One of my readers sent me this question:
Do you have any thoughts on this meltdown HPTI thing? How does a hardware issue/feature become a software vulnerability? Hasn't there always been an appropriate level of separation between kernel and user space?
There’s always been privilege-level separation between kernel and user space, but not the address space separation - kernel has been permanently mapped into the high-end addresses of user space (but not visible from the user-space code on systems that had decent virtual memory management hardware) since the days of OS/360, CP/M and VAX/VMS (RSX-11M was an exception since it ran on 16-bit CPU architecture and its designers wanted to support programs up to 64K byte in size).
Yeah, it helps that I wrote an operating system or two 35 years ago, and read the full source code for CP/M and RSX-11M.
However, most recent CPUs perform numerous operations needed to execute a single instruction execution in parallel, sometimes in a pipeline dozen instructions deep… and that’s what the vulnerability is all about. Here’s how it works:
- Your program tests a bit somewhere in kernel space
- Based on the result of that test one or another memory location is fetched.
The test of the kernel space location will fail once the access control is checked, but in the meantime the other parts of the CPU already went ahead and executed one of the alternate instructions, including fetching the memory location.
It’s not just the CPUs
CPU vendors are not the only ones trying to get better performance with parallelized execution of seemingly-independent things. It seems at least one network hardware vendor decided to do hardware-assisted IPv6 Neighbor Discovery and started the ND process before the input ACL was checked.
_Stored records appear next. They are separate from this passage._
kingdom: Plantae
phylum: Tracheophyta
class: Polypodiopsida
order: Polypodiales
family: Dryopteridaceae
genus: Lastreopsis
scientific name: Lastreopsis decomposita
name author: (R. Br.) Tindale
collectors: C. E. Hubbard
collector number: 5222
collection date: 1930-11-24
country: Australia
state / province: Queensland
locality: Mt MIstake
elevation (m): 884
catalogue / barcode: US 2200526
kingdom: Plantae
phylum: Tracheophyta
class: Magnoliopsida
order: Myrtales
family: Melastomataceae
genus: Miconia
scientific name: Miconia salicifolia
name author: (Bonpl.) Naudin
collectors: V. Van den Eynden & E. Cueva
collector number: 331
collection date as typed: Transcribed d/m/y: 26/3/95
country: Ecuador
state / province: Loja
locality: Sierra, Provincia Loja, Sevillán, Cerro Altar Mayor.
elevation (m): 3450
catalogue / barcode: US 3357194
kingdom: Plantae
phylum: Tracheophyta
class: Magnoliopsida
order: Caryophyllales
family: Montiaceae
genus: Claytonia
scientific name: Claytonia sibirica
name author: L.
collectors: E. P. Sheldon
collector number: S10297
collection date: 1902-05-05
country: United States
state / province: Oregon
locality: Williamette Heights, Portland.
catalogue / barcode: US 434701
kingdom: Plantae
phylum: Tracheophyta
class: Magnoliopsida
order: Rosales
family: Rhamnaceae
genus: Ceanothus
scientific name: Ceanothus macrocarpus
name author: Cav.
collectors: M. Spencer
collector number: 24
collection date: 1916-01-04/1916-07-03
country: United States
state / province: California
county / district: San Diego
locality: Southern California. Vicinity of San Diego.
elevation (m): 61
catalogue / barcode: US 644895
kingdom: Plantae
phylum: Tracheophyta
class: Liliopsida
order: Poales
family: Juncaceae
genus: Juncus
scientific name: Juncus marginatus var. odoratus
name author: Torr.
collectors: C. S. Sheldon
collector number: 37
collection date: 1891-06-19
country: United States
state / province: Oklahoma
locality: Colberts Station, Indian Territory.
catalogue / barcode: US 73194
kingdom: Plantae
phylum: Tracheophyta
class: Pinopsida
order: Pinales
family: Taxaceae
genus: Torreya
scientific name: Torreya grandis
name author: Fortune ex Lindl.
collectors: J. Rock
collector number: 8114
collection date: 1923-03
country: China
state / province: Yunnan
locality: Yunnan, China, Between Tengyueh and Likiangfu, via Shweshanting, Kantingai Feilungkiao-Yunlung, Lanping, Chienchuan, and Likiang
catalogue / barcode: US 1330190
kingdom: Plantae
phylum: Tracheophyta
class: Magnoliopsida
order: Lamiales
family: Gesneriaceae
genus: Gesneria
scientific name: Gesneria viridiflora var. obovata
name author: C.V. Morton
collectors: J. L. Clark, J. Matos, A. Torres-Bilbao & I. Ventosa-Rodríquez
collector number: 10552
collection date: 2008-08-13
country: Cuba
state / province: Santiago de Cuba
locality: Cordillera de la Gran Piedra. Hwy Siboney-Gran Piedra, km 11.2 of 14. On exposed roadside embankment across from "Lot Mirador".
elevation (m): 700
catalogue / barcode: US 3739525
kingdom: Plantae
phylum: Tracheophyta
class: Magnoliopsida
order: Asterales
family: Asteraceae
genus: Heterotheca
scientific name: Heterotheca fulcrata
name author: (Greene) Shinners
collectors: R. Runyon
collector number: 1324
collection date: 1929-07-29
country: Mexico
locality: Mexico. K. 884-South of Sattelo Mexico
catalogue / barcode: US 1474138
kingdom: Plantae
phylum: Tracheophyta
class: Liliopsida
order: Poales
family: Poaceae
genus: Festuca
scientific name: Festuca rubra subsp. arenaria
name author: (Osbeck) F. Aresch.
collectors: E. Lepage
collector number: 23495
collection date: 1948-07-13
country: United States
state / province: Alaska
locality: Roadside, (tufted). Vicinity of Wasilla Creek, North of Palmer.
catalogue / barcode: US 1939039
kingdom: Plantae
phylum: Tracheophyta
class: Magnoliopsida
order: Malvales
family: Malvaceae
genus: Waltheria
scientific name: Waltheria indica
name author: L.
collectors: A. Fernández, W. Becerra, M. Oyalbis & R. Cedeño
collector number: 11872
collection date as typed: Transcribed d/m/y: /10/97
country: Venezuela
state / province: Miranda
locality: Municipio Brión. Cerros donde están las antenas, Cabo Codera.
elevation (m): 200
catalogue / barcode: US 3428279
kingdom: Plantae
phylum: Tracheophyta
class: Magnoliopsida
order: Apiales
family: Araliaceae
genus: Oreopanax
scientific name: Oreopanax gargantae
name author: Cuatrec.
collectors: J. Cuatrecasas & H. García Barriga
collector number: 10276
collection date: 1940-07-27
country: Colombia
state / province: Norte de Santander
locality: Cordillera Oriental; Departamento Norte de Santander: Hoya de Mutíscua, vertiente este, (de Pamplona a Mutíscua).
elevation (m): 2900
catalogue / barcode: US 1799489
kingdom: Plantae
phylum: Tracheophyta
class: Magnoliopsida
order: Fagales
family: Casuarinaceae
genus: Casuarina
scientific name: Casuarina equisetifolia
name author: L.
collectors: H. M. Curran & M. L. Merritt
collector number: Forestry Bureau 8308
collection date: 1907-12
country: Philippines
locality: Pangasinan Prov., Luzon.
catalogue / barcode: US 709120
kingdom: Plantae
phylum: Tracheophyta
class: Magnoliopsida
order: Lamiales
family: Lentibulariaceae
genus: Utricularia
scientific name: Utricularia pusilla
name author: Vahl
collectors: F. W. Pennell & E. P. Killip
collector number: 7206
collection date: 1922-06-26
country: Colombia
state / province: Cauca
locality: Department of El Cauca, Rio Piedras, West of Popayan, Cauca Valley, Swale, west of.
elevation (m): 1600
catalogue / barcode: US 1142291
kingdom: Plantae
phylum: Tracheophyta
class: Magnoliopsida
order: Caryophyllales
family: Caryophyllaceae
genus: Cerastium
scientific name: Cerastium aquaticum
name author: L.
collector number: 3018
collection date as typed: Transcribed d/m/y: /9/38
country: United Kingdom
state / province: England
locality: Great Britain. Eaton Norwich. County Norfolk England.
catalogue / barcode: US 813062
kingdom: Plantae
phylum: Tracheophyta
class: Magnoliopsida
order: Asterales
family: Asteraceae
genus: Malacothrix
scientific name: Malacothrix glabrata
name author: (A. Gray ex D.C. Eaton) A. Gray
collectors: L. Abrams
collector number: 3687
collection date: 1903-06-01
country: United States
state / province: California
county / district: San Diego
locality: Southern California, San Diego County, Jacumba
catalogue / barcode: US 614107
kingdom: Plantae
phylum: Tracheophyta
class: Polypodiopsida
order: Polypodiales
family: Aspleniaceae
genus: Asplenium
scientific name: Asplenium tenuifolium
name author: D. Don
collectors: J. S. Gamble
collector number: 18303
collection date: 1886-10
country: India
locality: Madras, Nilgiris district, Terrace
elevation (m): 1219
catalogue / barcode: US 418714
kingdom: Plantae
End result: susceptibility to ND cache exhaustion attacks even when the proper infrastructure ACLs were applied at network edge.
RFC 6164 solves that problem by recommending use of /127 prefixes on P2P links, but yet again increases the complexity of IPv6, and causes interesting problems with data center switches that use popular merchant silicon - that silicon supports only a small number of IPv6 prefixes longer than /64. More details in Data Center Fabrics webinar.
Back to Instructions That Should Not Be Executed
You would say “well, it doesn’t matter if the CPU performs some prefetching… none of that stuff will be executed”, but that’s simply not true - instructions behind the test that will eventually result in access violation are executed anyway, it’s just that their results are thrown away… but not the cached content of the memory location that was fetched from the user space based on the test results.
After that, you simply fetch both locations that could have been fetched, and measure how long it takes - fetching something from main memory takes longer than if it’s fetched from the cache, and that gives you an idea what the bit you couldn’t possibly access (but did, although the results were voided) is.
Or as Robert Graham wrote:
The CPUs have no bug. The results are correct, it's just that the timing is different. CPU designers will never fix the general problem of undetermined timing.
The operating system patches that the vendors are rolling out completely remove kernel from the user address space (or use PCID/ASID). That stops the exploit for good, but doesn’t give kernel direct access to user space when needed. Without PCID/ASID the kernel has to change the virtual-to-physical page tables to map user space into kernel page tables and unmap it after you’re done on every single system call, which can be something as trivial as read one byte from a file.